RALEIGH, N.C. (AP) — Kiara Leslie shot her alma mater out of the women’s NCAA Tournament — and sent North Carolina State to its first Sweet 16 since Kay Yow’s inspirational run.
Leslie had 21 points and 11 rebounds against her former team, and N.C. State beat Maryland 74-60 on Sunday in the second round.
Leslie, who spent three seasons at Maryland before graduating and transferring to N.C. State, finished one point shy of a career high while also leading the defensive effort on the Terps’ leading scorer.
“My teammates knew that this game was important to me,” Leslie said. “And I think they helped me get comfortable and get open shots, and they also came ready to play.”
Kalia Ealey and Chelsea Nelson added 12 points apiece while Akela Maize scored 11 to help the fourth-seeded Wolfpack (26-8) earn their first Sweet 16 appearance since their late Hall of Fame coach led them that far in 2007 after returning from a cancer fight.
“I think she’d be proud of this team,” said coach Wes Moore, a former Yow assistant.
N.C. State, which shot 45 percent and was 7 of 14 from 3-point range, will play the Oklahoma State-Mississippi State winner on Friday night in the Kansas City Regional semifinals.
Brianna Fraser had 17 points for the fifth-seeded Terrapins (26-8), who were held to 37 percent shooting.
Leading scorer Kaila Charles was plagued all day by foul trouble and pestered by Leslie. She finished with four points — 14 fewer than her average — on 2-of-8 shooting before fouling out with 2:29 left. She had scored in double figures in 30 of her previous 33 games.
Maryland’s offense, which averages 80 points, had trouble scoring against one of the nation’s stingiest defenses.

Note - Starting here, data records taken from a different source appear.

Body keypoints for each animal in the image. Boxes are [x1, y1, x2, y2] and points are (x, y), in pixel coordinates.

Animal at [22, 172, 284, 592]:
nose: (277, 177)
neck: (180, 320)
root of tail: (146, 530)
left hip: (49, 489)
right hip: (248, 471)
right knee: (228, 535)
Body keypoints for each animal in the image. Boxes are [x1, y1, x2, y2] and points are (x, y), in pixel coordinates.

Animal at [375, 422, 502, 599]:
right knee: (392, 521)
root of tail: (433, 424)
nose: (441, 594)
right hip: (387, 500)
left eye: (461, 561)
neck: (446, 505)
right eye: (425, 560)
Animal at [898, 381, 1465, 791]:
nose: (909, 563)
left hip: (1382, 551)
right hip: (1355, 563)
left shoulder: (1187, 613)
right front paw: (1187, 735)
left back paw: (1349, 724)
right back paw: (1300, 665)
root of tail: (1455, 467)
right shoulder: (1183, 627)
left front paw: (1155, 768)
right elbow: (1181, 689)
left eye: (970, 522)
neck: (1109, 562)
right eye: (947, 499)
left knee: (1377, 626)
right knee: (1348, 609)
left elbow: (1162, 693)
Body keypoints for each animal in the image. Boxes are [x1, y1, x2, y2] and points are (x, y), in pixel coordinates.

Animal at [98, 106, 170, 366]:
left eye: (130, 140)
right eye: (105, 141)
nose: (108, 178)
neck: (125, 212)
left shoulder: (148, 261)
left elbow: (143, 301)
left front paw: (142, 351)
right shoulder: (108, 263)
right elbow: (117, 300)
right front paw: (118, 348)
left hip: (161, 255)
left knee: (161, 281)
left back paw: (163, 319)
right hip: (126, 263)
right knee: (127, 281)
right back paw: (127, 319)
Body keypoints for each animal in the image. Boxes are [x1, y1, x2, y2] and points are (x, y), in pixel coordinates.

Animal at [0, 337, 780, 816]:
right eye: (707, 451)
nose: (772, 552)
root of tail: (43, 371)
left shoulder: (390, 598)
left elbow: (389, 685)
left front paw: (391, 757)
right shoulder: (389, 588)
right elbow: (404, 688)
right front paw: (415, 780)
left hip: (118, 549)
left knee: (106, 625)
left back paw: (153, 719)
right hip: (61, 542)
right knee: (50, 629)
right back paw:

N.C. State allows 56.7 points per game and only one team in the past two months — top-seeded Notre Dame — has reached 70 against the Wolfpack.
“I thought their defensive intensity, their pressure, really made us struggle,” coach Brenda Frese said. “They were locked in on Kristen (Confroy) and Eleanna (Christinaki), and did a tremendous job, and off the bounce they made it really difficult for us to penetrate.”
Maryland: The Terrapins were denied their sixth Sweet 16 in seven years in part because their potent perimeter game was completely neutralized by N.C. State’s defense. Maryland, at 39.1 percent the nation’s seventh-most accurate team, missed all five of its 3s. Confroy, who’s third in the nation from long range at 40.3 percent but was hounded all day by Aislinn Konig, couldn’t even get one off and failed to score in her final college game. “I felt like I couldn’t even get a look at a 3-pointer,” Confroy said.
N.C. State: Leslie kept tormenting her former teammates by turning steals into layups. Big brother C.J. Leslie led the N.C. State men’s program to a Sweet 16 in 2012, and now she’s headed to one, too.
Maryland pulled to 45-38 with 2:22 left in the third quarter after Fraser hit a layup. But the immediate technical foul she received for taunting was the turning point. Leslie hit two free throws and Konig followed with a 3 to start the quarter-ending, 11-2 run that put N.C. State up by double figures to stay.
SIGHTS & SOUNDS
This was Maryland’s first visit to Reynolds Coliseum since the Terrapins left the Atlantic Coast Conference for the Big Ten. And with the Wolfpack up 70-56 with roughly a minute left, fans serenaded the Terps with chants of “A-C-C.”
N.C. State will play either top-seeded Mississippi State or ninth-seeded Oklahoma State on Friday night in the Kansas City Regional semifinals.